**DATI FORNITI**.
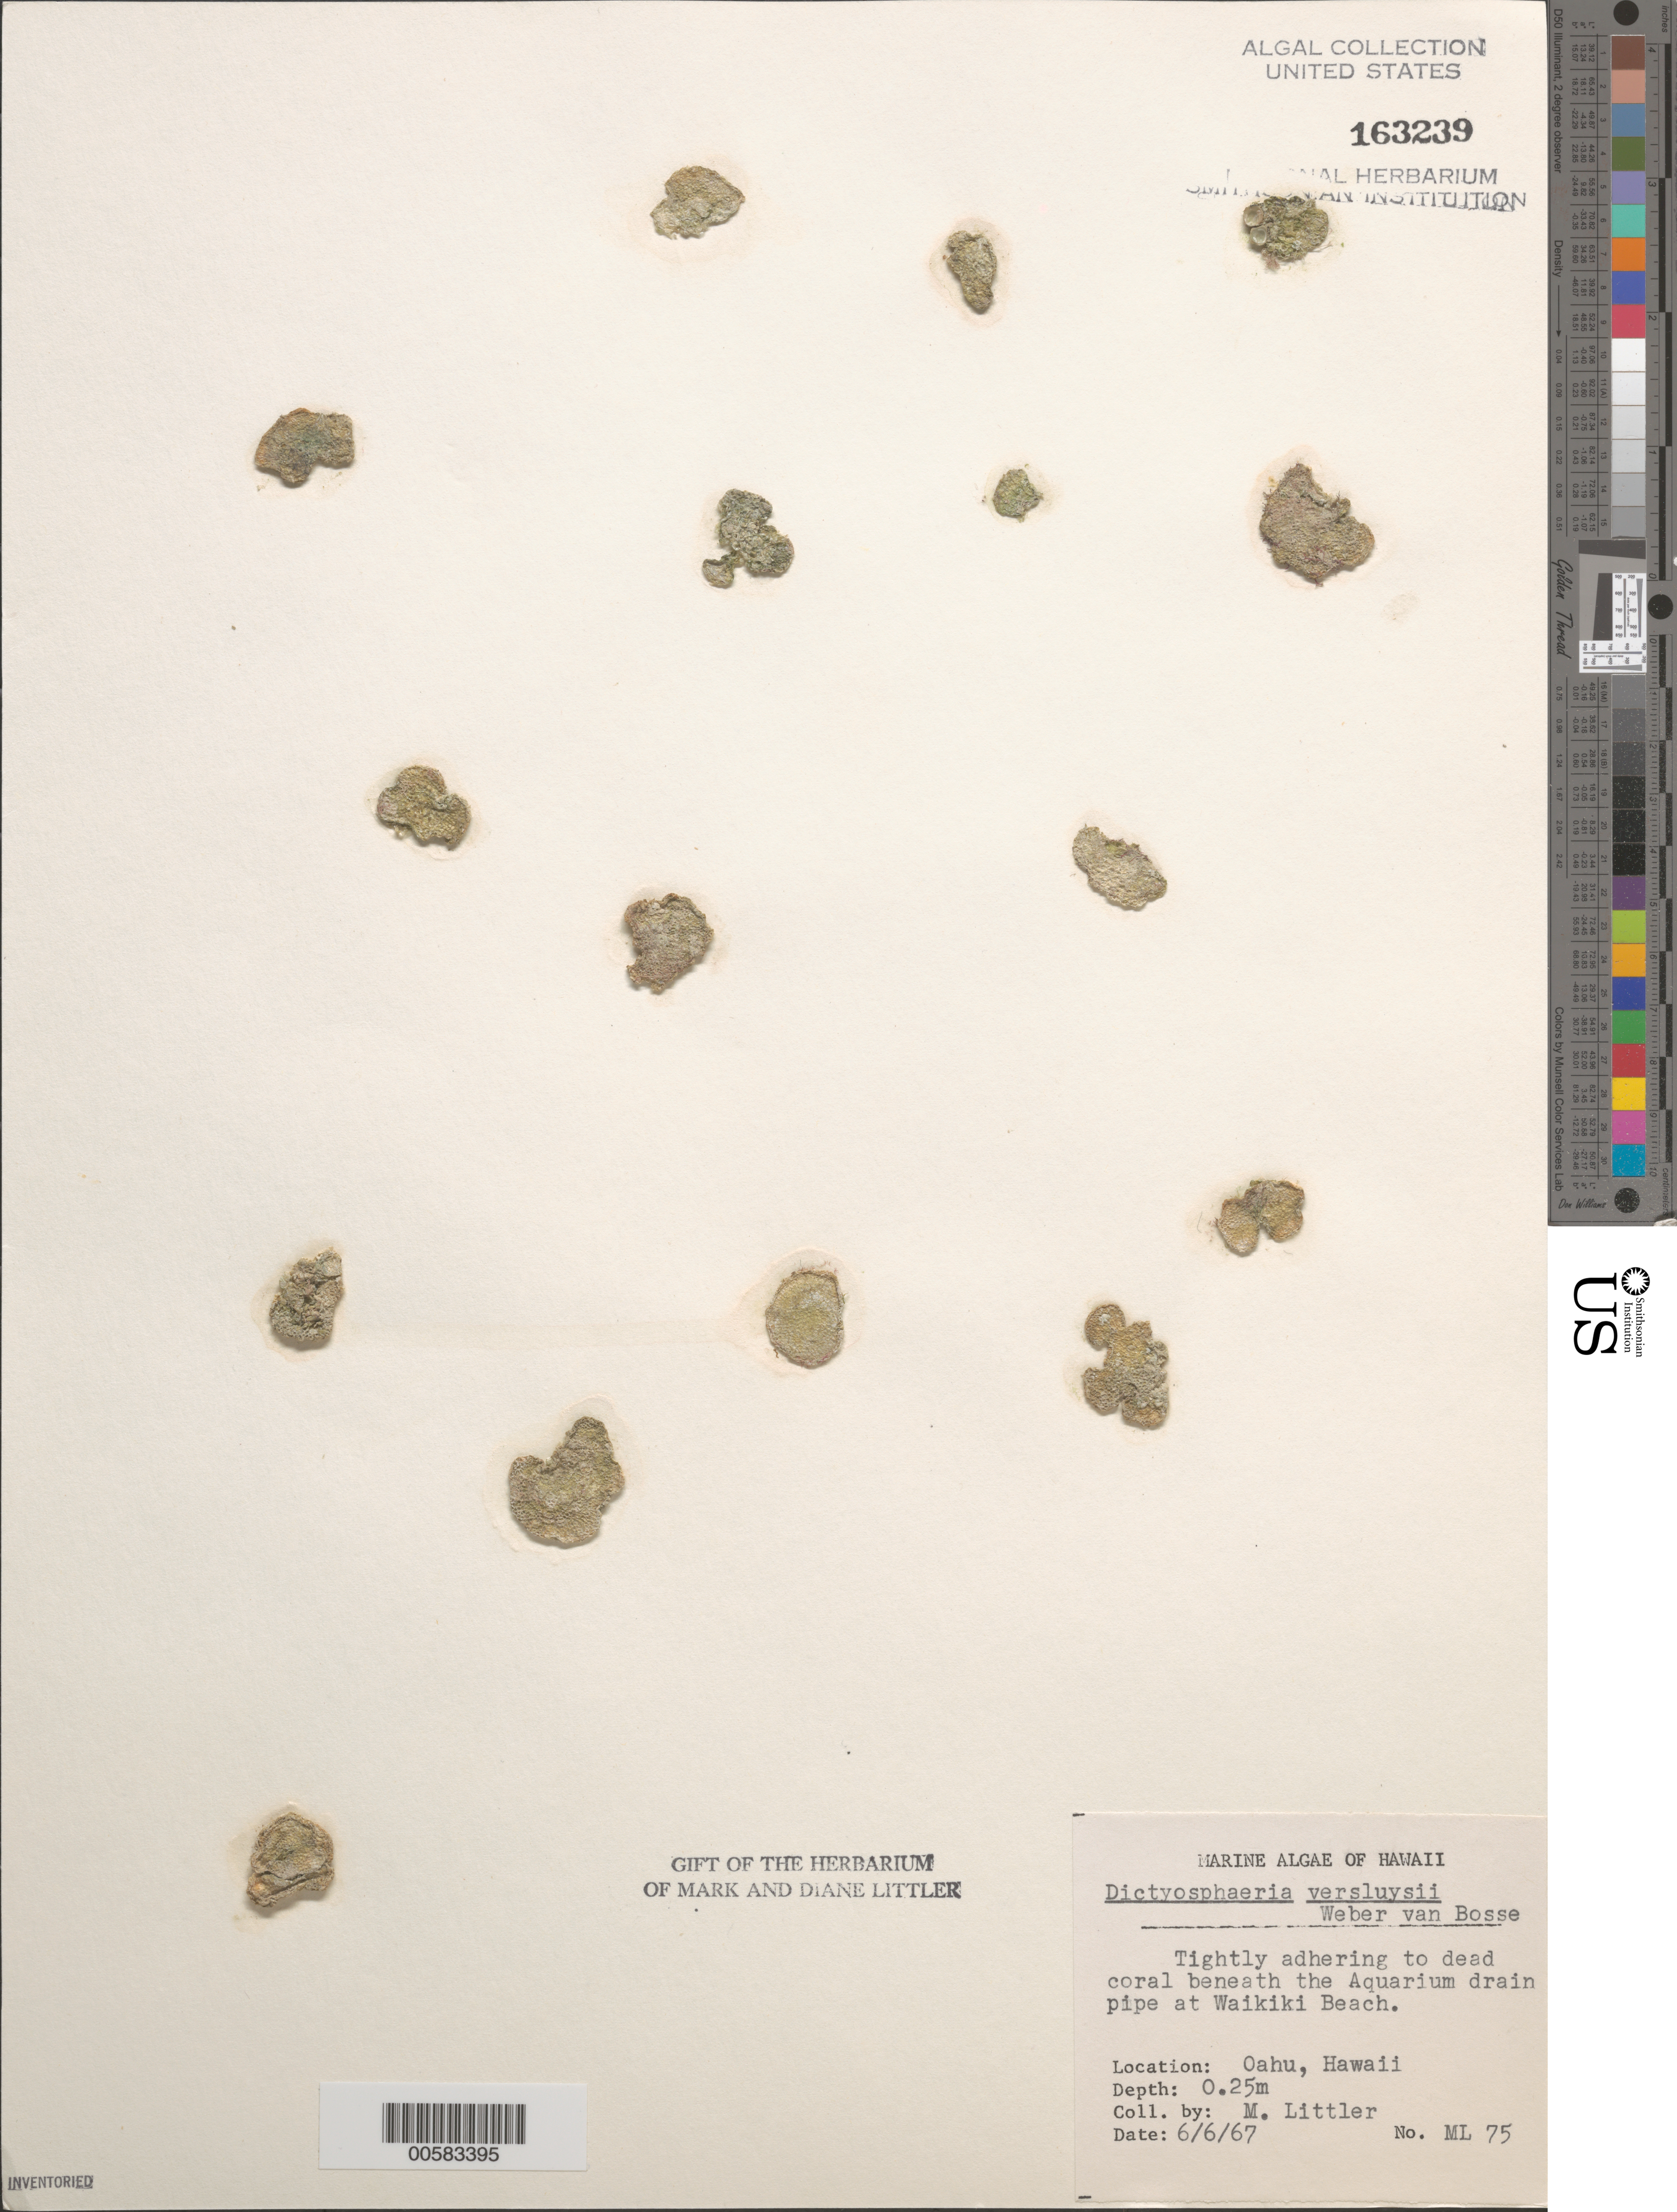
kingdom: Plantae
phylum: Chlorophyta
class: Ulvophyceae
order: Siphonocladales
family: Siphonocladaceae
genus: Dictyosphaeria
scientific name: Dictyosphaeria versluysii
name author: Weber Bosse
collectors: M. M. Littler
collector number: ML 75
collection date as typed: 06 Jun 1967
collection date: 1967-06-06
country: United States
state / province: Hawaii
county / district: Honolulu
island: Oahu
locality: Waikiki Beach near Aquarium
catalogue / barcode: US 163239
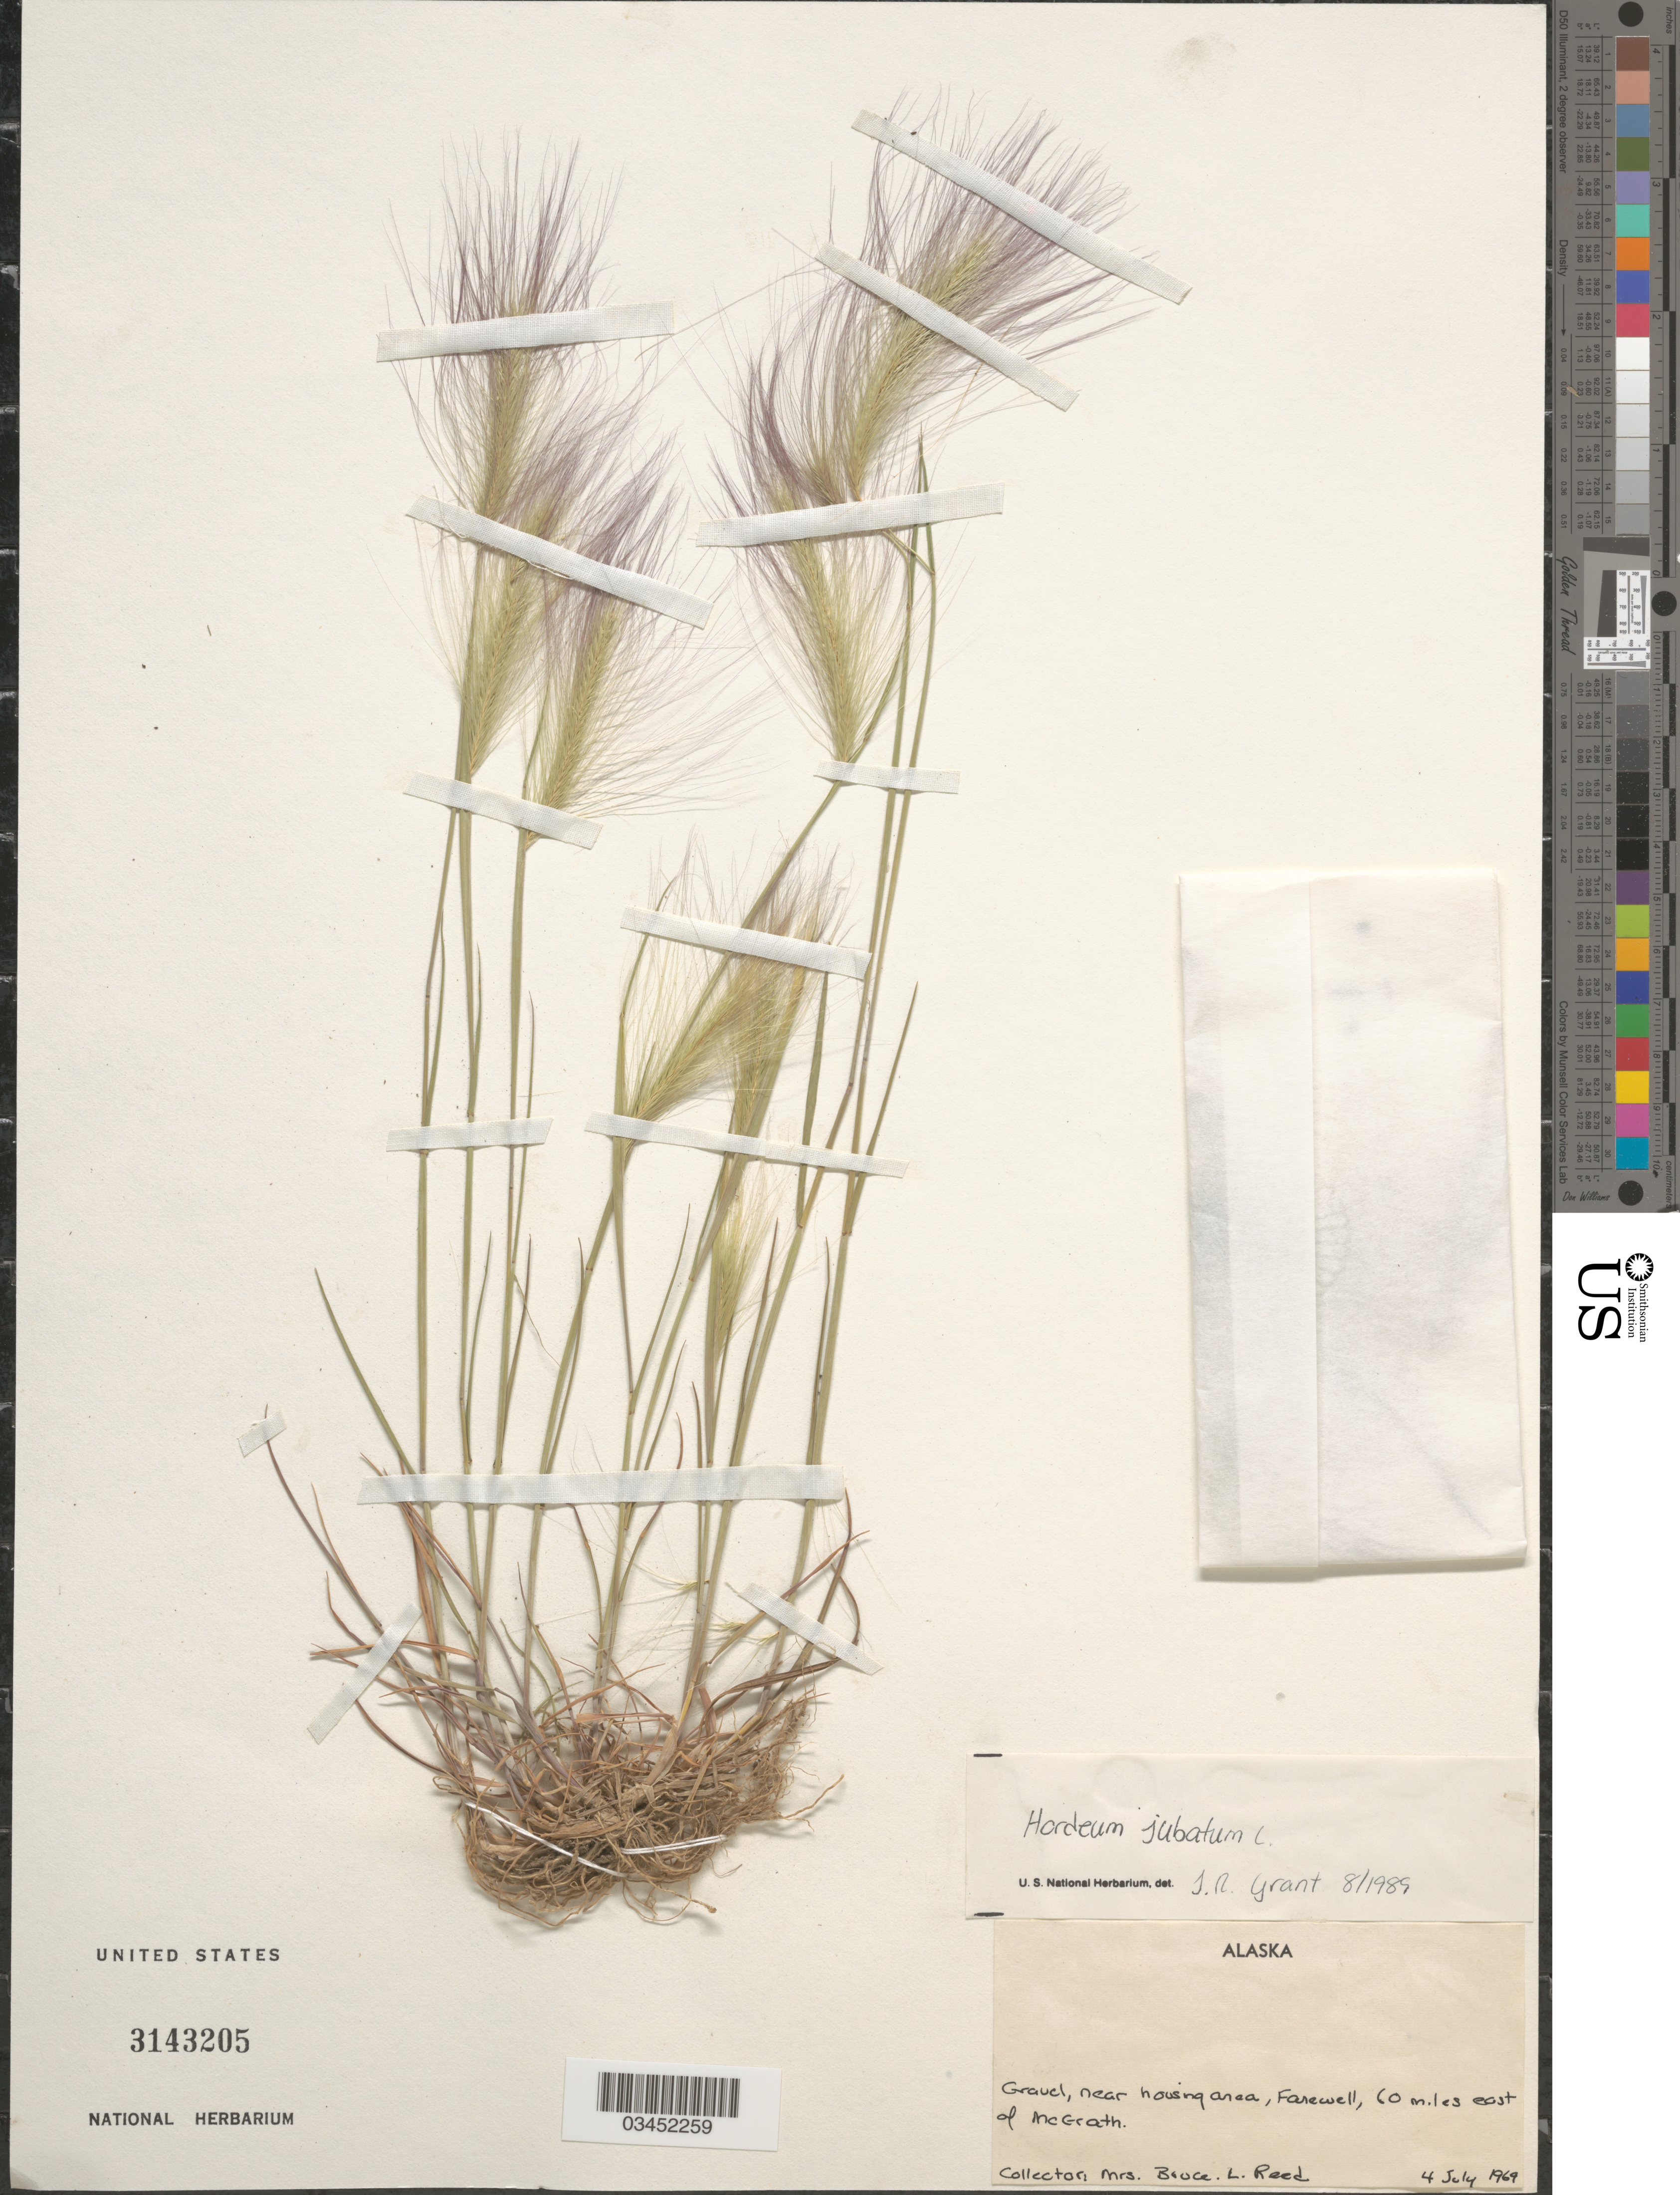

**COSA FARE**. Ricopia riga per riga tutto il materiale qui sopra, senza cambiare nulla e lasciando fuori le immagini.

**SOLUZIONE**.
kingdom: Plantae
phylum: Chlorophyta
class: Ulvophyceae
order: Siphonocladales
family: Siphonocladaceae
genus: Dictyosphaeria
scientific name: Dictyosphaeria versluysii
name author: Weber Bosse
collectors: M. M. Littler
collector number: ML 75
collection date as typed: 06 Jun 1967
collection date: 1967-06-06
country: United States
state / province: Hawaii
county / district: Honolulu
island: Oahu
locality: Waikiki Beach near Aquarium
catalogue / barcode: US 163239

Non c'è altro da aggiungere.